The government has listed coronavirus as a notifiable disease in law by adding it to the Health Protection (Notification) Regulations 2010.
This change in law requires GPs to report all cases of COVID-19 to Public Health England.
Health Secretary Matt Hancock said, “the coming weeks would be tough. But with calm heads and clear determination, together we can see it through”.
The government set out its action plan earlier this week based on four stages: containing the virus; delaying its transmission; researching its origins and mitigating its impact.
Questioned by lawmakers earlier on Thursday, Whitty said the UK had mainly moved into the second stage and was now considering measures to try to delay the peak of an epidemic which officials are anticipating in the coming weeks.
“The original plan… was very much predicated on the idea of ‘if it could be controlled in China and contained everywhere else, this virus might go away’. I think the chances of that happening are now very slim. Slim to zero,” Whitty said.
“As time goes by, we then may start to move into the more socially determined actions… We’ve moved from a situation where we were mainly in contain… to now we’re basically mainly delay.”

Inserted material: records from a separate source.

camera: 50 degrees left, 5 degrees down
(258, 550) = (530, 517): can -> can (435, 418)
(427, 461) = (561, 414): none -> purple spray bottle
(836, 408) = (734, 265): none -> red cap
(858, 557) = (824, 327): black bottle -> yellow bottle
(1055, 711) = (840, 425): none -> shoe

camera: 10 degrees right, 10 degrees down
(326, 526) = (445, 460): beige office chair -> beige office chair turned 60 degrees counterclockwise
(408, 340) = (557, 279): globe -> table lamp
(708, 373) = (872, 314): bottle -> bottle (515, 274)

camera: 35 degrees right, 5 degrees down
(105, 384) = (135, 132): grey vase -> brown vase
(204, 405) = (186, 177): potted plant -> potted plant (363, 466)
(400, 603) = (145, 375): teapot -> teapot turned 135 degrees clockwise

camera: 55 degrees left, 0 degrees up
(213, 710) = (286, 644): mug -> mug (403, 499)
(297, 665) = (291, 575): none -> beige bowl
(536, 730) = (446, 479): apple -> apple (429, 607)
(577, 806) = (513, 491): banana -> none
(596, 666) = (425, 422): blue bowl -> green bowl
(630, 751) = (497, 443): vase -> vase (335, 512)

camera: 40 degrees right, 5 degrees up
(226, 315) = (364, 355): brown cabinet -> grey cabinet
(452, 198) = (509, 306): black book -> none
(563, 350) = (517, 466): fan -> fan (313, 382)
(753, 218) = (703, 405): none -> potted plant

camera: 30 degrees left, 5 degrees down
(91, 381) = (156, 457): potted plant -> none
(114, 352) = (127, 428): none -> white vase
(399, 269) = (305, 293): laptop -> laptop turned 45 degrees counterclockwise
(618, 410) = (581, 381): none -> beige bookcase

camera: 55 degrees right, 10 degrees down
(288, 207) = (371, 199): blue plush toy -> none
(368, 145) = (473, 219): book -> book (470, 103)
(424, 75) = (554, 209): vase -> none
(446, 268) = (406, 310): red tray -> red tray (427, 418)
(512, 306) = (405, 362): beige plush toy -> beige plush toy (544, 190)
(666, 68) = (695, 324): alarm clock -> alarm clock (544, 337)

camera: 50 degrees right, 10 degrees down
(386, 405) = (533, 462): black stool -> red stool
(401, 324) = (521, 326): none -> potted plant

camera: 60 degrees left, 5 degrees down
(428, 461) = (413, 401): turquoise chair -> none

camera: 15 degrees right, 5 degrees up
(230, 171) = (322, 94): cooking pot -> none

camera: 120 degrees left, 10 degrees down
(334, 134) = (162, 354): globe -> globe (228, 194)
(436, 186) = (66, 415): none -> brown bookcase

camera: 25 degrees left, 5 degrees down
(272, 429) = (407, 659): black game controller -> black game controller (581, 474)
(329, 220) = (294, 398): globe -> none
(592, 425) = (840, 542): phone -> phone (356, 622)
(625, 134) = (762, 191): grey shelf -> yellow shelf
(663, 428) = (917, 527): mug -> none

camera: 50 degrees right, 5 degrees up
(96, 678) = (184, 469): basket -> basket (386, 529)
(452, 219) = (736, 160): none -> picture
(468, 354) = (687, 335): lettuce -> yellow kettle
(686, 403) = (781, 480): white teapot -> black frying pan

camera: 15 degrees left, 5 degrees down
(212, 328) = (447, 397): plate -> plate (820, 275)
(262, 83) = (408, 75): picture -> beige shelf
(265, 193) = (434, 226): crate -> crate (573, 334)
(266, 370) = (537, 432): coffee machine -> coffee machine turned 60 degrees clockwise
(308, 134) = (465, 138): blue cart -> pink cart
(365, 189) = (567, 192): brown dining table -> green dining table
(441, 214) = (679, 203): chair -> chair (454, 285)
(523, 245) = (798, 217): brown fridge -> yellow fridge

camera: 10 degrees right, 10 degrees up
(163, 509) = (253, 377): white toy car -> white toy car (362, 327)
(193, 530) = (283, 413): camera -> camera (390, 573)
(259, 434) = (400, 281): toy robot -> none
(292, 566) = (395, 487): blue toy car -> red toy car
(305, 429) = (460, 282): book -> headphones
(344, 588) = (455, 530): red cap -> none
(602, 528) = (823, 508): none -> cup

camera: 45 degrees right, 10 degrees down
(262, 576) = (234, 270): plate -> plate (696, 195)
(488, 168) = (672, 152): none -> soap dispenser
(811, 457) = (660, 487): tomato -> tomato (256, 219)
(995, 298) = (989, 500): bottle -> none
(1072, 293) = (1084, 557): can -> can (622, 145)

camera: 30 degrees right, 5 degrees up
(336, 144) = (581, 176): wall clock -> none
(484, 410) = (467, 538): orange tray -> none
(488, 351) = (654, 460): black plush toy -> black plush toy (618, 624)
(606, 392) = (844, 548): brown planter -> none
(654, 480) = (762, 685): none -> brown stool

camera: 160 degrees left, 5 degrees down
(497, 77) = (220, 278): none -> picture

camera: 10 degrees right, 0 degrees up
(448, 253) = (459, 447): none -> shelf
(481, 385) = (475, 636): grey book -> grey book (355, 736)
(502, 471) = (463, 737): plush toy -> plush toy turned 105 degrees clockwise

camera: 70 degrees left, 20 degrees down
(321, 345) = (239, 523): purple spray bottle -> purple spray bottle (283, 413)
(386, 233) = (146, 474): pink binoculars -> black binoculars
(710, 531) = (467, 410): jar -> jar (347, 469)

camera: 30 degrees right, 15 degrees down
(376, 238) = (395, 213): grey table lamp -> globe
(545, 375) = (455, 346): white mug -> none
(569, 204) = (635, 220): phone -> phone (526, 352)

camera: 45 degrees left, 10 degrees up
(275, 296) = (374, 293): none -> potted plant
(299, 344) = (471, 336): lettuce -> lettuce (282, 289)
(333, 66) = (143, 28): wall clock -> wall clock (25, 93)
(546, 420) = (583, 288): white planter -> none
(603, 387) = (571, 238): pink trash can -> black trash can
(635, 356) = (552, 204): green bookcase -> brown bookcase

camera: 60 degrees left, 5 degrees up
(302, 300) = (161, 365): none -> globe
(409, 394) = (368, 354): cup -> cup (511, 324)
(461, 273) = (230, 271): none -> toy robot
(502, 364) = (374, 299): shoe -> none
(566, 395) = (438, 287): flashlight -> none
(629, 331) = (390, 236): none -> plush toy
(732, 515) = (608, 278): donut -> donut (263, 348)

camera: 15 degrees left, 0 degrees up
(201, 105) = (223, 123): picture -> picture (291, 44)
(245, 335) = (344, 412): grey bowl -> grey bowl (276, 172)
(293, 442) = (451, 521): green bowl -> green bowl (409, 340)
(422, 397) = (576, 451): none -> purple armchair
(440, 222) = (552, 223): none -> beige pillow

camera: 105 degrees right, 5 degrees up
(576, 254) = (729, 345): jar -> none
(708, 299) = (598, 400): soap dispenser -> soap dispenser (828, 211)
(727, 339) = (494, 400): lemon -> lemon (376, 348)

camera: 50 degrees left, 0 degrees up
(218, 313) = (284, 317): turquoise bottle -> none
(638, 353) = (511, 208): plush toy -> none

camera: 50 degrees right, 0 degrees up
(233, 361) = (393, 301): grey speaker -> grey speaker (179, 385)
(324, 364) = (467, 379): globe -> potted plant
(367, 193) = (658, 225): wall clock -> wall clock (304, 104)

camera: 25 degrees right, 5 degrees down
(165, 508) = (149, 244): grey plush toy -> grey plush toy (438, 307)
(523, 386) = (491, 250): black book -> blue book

The government has said it could encourage home-working, cancel large-scale gatherings and possibly close schools to slow its spread and delay the peak of the outbreak until later in the year, when the health service is under less pressure.
Whitty also said that with older people more vulnerable to the virus, there may be measures announced to encourage them to stay away from public places, such as the upper house of parliament, the House of Lords.
Jacob Rees-Mogg, the leader of the lower house of parliament, told lawmakers there were no plans to close the House of Commons.